Jouant avec les codes internes à la série, renouvelant – avec une certaine ironie – l’atmosphère surannée du polar à la sauce whodunit (le roman à énigme), Zidrou n’hésite pas à s’amuser des situations-clichés, tout en prêtant à son héros (modernisé depuis 2015) des regards bien plus grivois sur sa belle fiancée Nadine… laquelle n’est plus réduite au statut de jeune femme en détresse. Avec cette « Nouvelle Enquête », titrée d’un très ironique « Crimes-sur-Mer », on devine par avance que les vacances de Ric ne seront pas de tout repos ! Le héros devrait pourtant se remémorer quelques fameux cas, issus de la littérature policière : des « Vacances d’Hercule Poirot » (Agatha Christie, 1941 ; transposé au cinéma dans « Meurtre au soleil » par Guy Hamilton en 1982) jusqu’à « Le Poulpe T120 : Meufs mimosas » ( Sylvie Rouch, 1998) en passant par « Un printemps meurtrier » (Reginald Hill, 1975) ou – du côté du 9e art – « La Dernière Rose de l’été » (Lucas Harari), on ne compte plus les enquêteurs chargés de réveiller leurs cellules grises… en plein soleil. On se souviendra par ailleurs que Ric Hochet lui-même n’échappe pas à l’affaire : après le tome 2 (« Mystère à Porquerolles », Lombard, 1964), c’est dans le tome 19 (« Les Signes de la peur ») que Ric et Nadine, qui passent alors des vacances en Provence, doivent résoudre une série d’attentats et de menaces qui planent – horoscope néfaste aidant – sur les très superstitieux habitants de la région. Dans le tome 28 (« Hallali pour Ric Hochet », Lombard, 1979), le héros voit son séjour être interrompu à la troisième case par le début d’une redoutable chasse à l’homme dont il va être la cible principale. Enfin, dans le tome 40 (« Le Double qui tue », Lombard, 1985), Ric et Nadine, en vacances sur la Cote d’Azur, se retrouvent mêlés à une inquiétante série de crises cardiaques impliquant les membres d’un Yacht Club…
Dans « Crimes-sur-mer », Ric Hochet est un aoûtien anonyme, trompant son ennui comme il peut. Il fait fortuitement la rencontre de la jeune Béatrice, une très innocente enfant… que deux tueurs sont chargés de kidnapper, pour le compte de leur intrigant patron. Comme le montre la couverture, les auteurs confrontent là tous les éléments possibles. Au sein de cet été potentiellement meurtrier, l’atmosphère estivale, par essence détendue, à viré au cauchemar : plan oblique et course-poursuite opposent le héros à ses vils antagonistes, dans un rapport de force qui semble désavantager Ric Hochet. Slip de bain rouge contre habits de ville, jeux de plage et crème solaire contre armes potentielles, le tout entre ombres et soleil, aux frontières des éléments, et alors que les touristes semblent avoir fui cet improbable terrain d’affrontements.

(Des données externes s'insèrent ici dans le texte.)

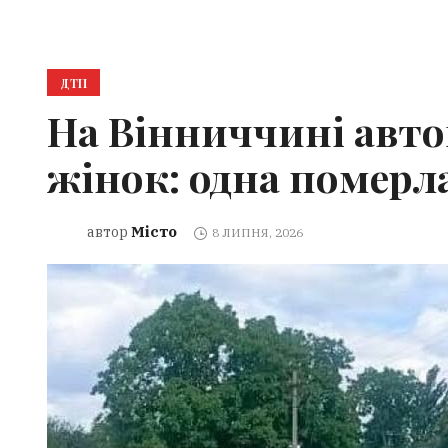
ДТП
На Вінниччині авто
жінок: одна померл
Місто
автор
8 ЛИПНЯ, 2026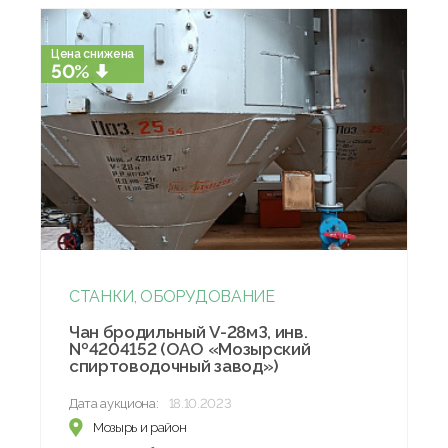
Цена снижена
50%
СТАНКИ, ОБОРУДОВАНИЕ
Чан бродильный V-28мЗ, инв.
№4204152 (ОАО «Мозырский
спиртоводочный завод»)
Дата аукциона:
18.10.2023
Мозырь и район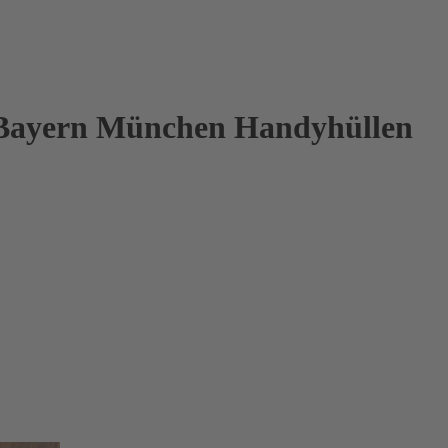
 Bayern München Handyhüllen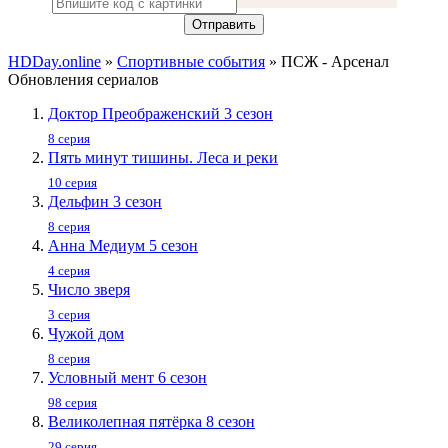
Отправить
HDDay.online
»
Спортивные события
» ПСЖ - Арсенал
Обновления сериалов
Доктор Преображенский 3 сезон
8 серия
Пять минут тишины. Леса и реки
10 серия
Дельфин 3 сезон
8 серия
Анна Медиум 5 сезон
4 серия
Число зверя
3 серия
Чужой дом
8 серия
Условный мент 6 сезон
98 серия
Великолепная пятёрка 8 сезон
29 серия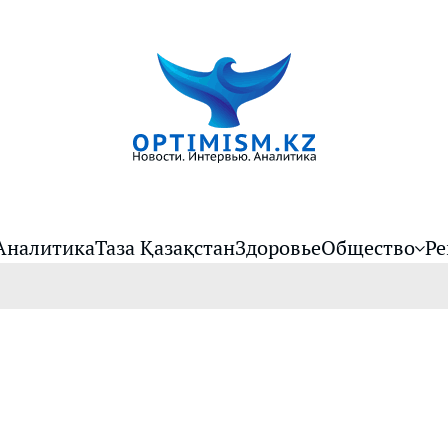
Аналитика
Таза Қазақстан
Здоровье
Общество
Ре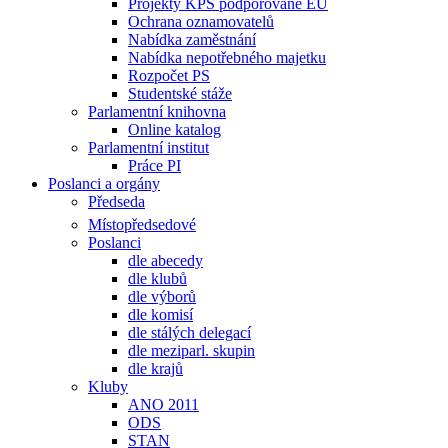
Projekty KPS podporované EU
Ochrana oznamovatelů
Nabídka zaměstnání
Nabídka nepotřebného majetku
Rozpočet PS
Studentské stáže
Parlamentní knihovna
Online katalog
Parlamentní institut
Práce PI
Poslanci a orgány
Předseda
Místopředsedové
Poslanci
dle abecedy
dle klubů
dle výborů
dle komisí
dle stálých delegací
dle meziparl. skupin
dle krajů
Kluby
ANO 2011
ODS
STAN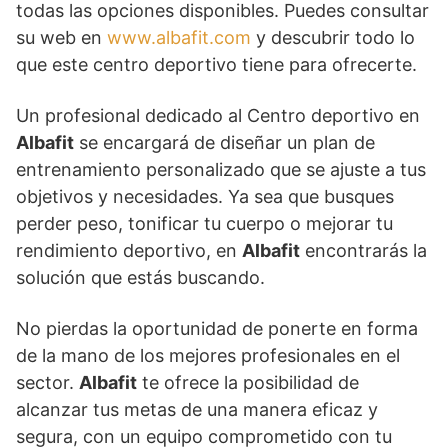
todas las opciones disponibles. Puedes consultar
su web en
www.albafit.com
y descubrir todo lo
que este centro deportivo tiene para ofrecerte.
Un profesional dedicado al Centro deportivo en
Albafit
se encargará de diseñar un plan de
entrenamiento personalizado que se ajuste a tus
objetivos y necesidades. Ya sea que busques
perder peso, tonificar tu cuerpo o mejorar tu
rendimiento deportivo, en
Albafit
encontrarás la
solución que estás buscando.
No pierdas la oportunidad de ponerte en forma
de la mano de los mejores profesionales en el
sector.
Albafit
te ofrece la posibilidad de
alcanzar tus metas de una manera eficaz y
segura, con un equipo comprometido con tu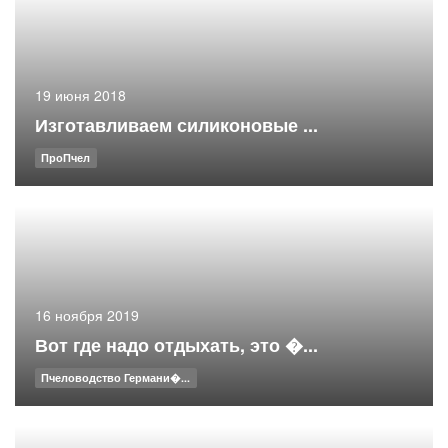
19 июня 2018
Изготавливаем силиконовые ...
ПроПчел
16 ноября 2019
Вот где надо отдыхать, это �...
Пчеловодство Германи�...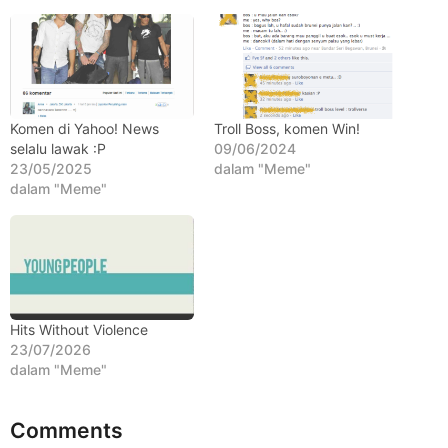
h
u
n
a
g
Komen di Yahoo! News
Troll Boss, komen Win!
o
selalu lawak :P
09/06/2024
23/05/2025
dalam "Meme"
dalam "Meme"
Hits Without Violence
23/07/2026
dalam "Meme"
Comments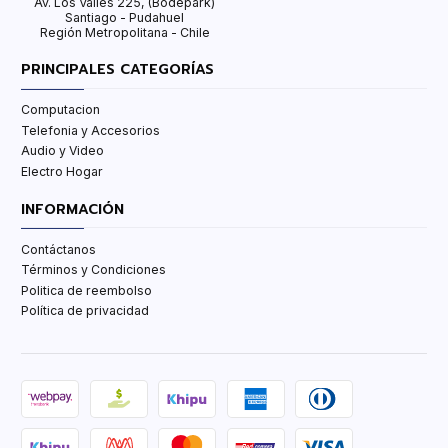
Av. Los Valles 225, (Bodepark)
Santiago - Pudahuel
Región Metropolitana - Chile
PRINCIPALES CATEGORÍAS
Computacion
Telefonia y Accesorios
Audio y Video
Electro Hogar
INFORMACIÓN
Contáctanos
Términos y Condiciones
Politica de reembolso
Política de privacidad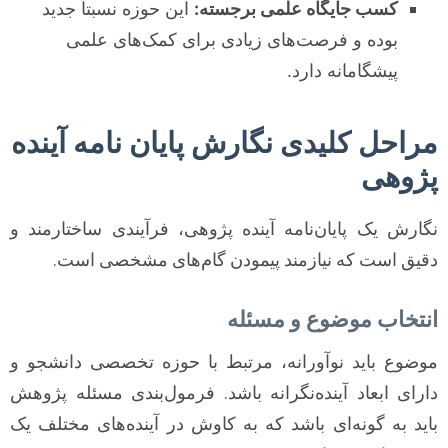
کسب جایگاه علمی برجسته:
این حوزه نسبتاً جدید
بوده و فرصت‌های زیادی برای کمک‌های علمی
پیشگامانه دارد.
مراحل کلیدی نگارش پایان نامه آینده
پژوهی
نگارش یک پایان‌نامه آینده پژوهی، فرآیندی ساختارمند و
دقیق است که نیازمند پیمودن گام‌های مشخصی است.
انتخاب موضوع و مسئله
موضوع باید نوآورانه، مرتبط با حوزه تخصصی دانشجو و
دارای ابعاد آینده‌نگرانه باشد. فرمول‌بندی مسئله پژوهش
باید به گونه‌ای باشد که به کاوش در آینده‌های مختلف یک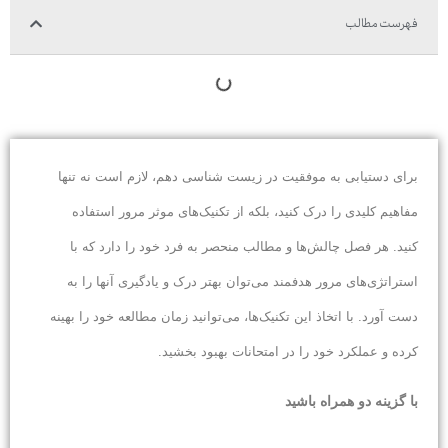
فهرست مطالب
برای دستیابی به موفقیت در زیست شناسی دهم، لازم است نه تنها
مفاهیم کلیدی را درک کنید، بلکه از تکنیک‌های موثر مرور استفاده
کنید. هر فصل چالش‌ها و مطالب منحصر به فرد خود را دارد که با
استراتژی‌های مرور هدفمند می‌توان بهتر درک و یادگیری آنها را به
دست آورد. با اتخاذ این تکنیک‌ها، می‌توانید زمان مطالعه خود را بهینه
کرده و عملکرد خود را در امتحانات بهبود بخشید
.
با گزینه دو همراه باشید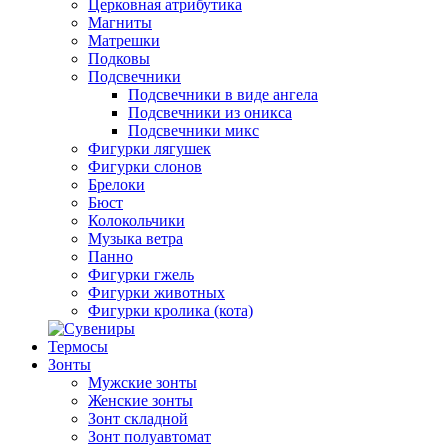
Церковная атрибутика
Магниты
Матрешки
Подковы
Подсвечники
Подсвечники в виде ангела
Подсвечники из оникса
Подсвечники микс
Фигурки лягушек
Фигурки слонов
Брелоки
Бюст
Колокольчики
Музыка ветра
Панно
Фигурки гжель
Фигурки животных
Фигурки кролика (кота)
Термосы
Зонты
Мужские зонты
Женские зонты
Зонт складной
Зонт полуавтомат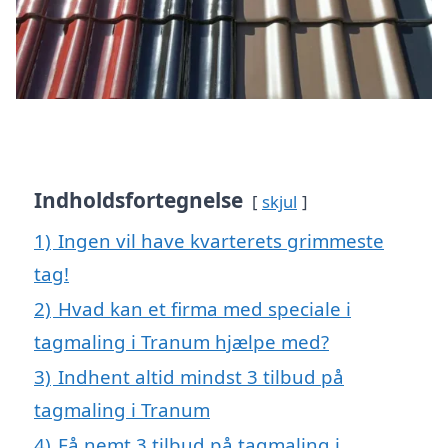
Indholdsfortegnelse
skjul
1)
Ingen vil have kvarterets grimmeste
tag!
2)
Hvad kan et firma med speciale i
tagmaling i Tranum hjælpe med?
3)
Indhent altid mindst 3 tilbud på
tagmaling i Tranum
4)
Få nemt 3 tilbud på tagmaling i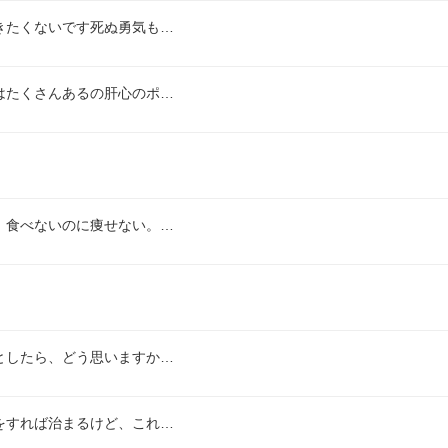
きたくないです死ぬ勇気も…
はたくさんあるの肝心のポ…
。食べないのに痩せない。…
としたら、どう思いますか…
をすれば治まるけど、これ…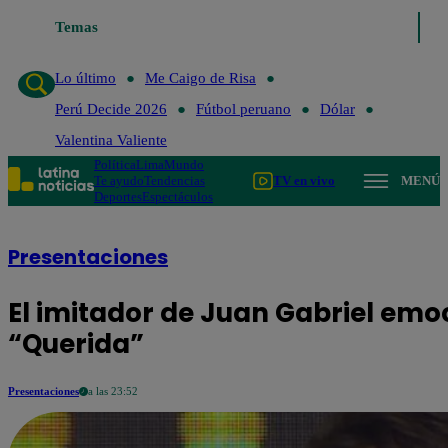
Temas
Lo último
Me
Lo último
Me Caigo de Risa
Perú Decide 2026
Fútbol peruano
Dólar
Valentina Valiente
Política
Lima
Mundo
Te ayudo
Tendencias
TV en vivo
MENÚ
Deportes
Espectáculos
Presentaciones
El imitador de Juan Gabriel emo
“Querida”
Presentaciones
a las 23:52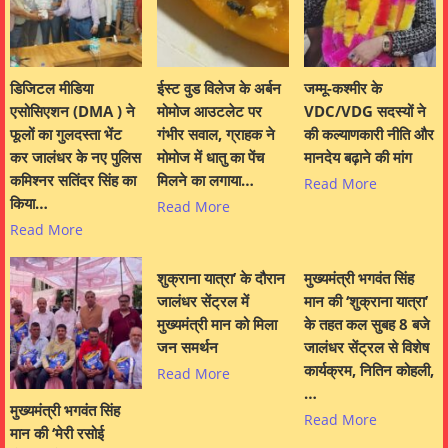
डिजिटल मीडिया
ईस्ट वुड विलेज के अर्बन
जम्मू-कश्मीर के
एसोसिएशन (DMA ) ने
मोमोज आउटलेट पर
VDC/VDG सदस्यों ने
फूलों का गुलदस्ता भेंट
गंभीर सवाल, ग्राहक ने
की कल्याणकारी नीति और
कर जालंधर के नए पुलिस
मोमोज में धातु का पेंच
मानदेय बढ़ाने की मांग
कमिश्नर सतिंदर सिंह का
मिलने का लगाया…
Read More
किया…
Read More
Read More
शुक्राना यात्रा’ के दौरान
मुख्यमंत्री भगवंत सिंह
जालंधर सेंट्रल में
मान की ‘शुक्राना यात्रा’
मुख्यमंत्री मान को मिला
के तहत कल सुबह 8 बजे
जन समर्थन
जालंधर सेंट्रल से विशेष
कार्यक्रम, नितिन कोहली,
Read More
…
मुख्यमंत्री भगवंत सिंह
Read More
मान की ‘मेरी रसोई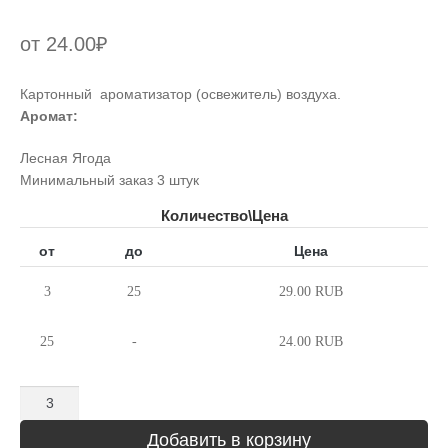
от
24.00
₽
Картонный ароматизатор (освежитель) воздуха.
Аромат:
Лесная Ягода
Минимальный заказ 3 штук
Количество\Цена
от
до
Цена
3
25
29.00 RUB
25
-
24.00 RUB
Количество
Добавить в корзину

Éternel grain de sable dans la redoutable machine criminelle, Ric Hochet donne tout son sel à ce nouvel été meurtrier, parfaitement mis en scène au travers du trait dynamique de Simon Van Liemt. Suspense et thriller, en guise de liste noire pour vos vacances, forment à vrai dire la seule vague de crimes chaudement recommandable !
Philippe TOMBLAINE
« Les Nouvelles Enquêtes de Ric Hochet T7 : Crimes-sur-mer » par Simon Van Liemt et Zidrou
Éditions du Lombard (12,95 €) – EAN : 978-2-808211024
Parution 7 juin 2024
J’adore ce nouvel opus ! Ric Hochet ne déçoit jamais c’est un régal.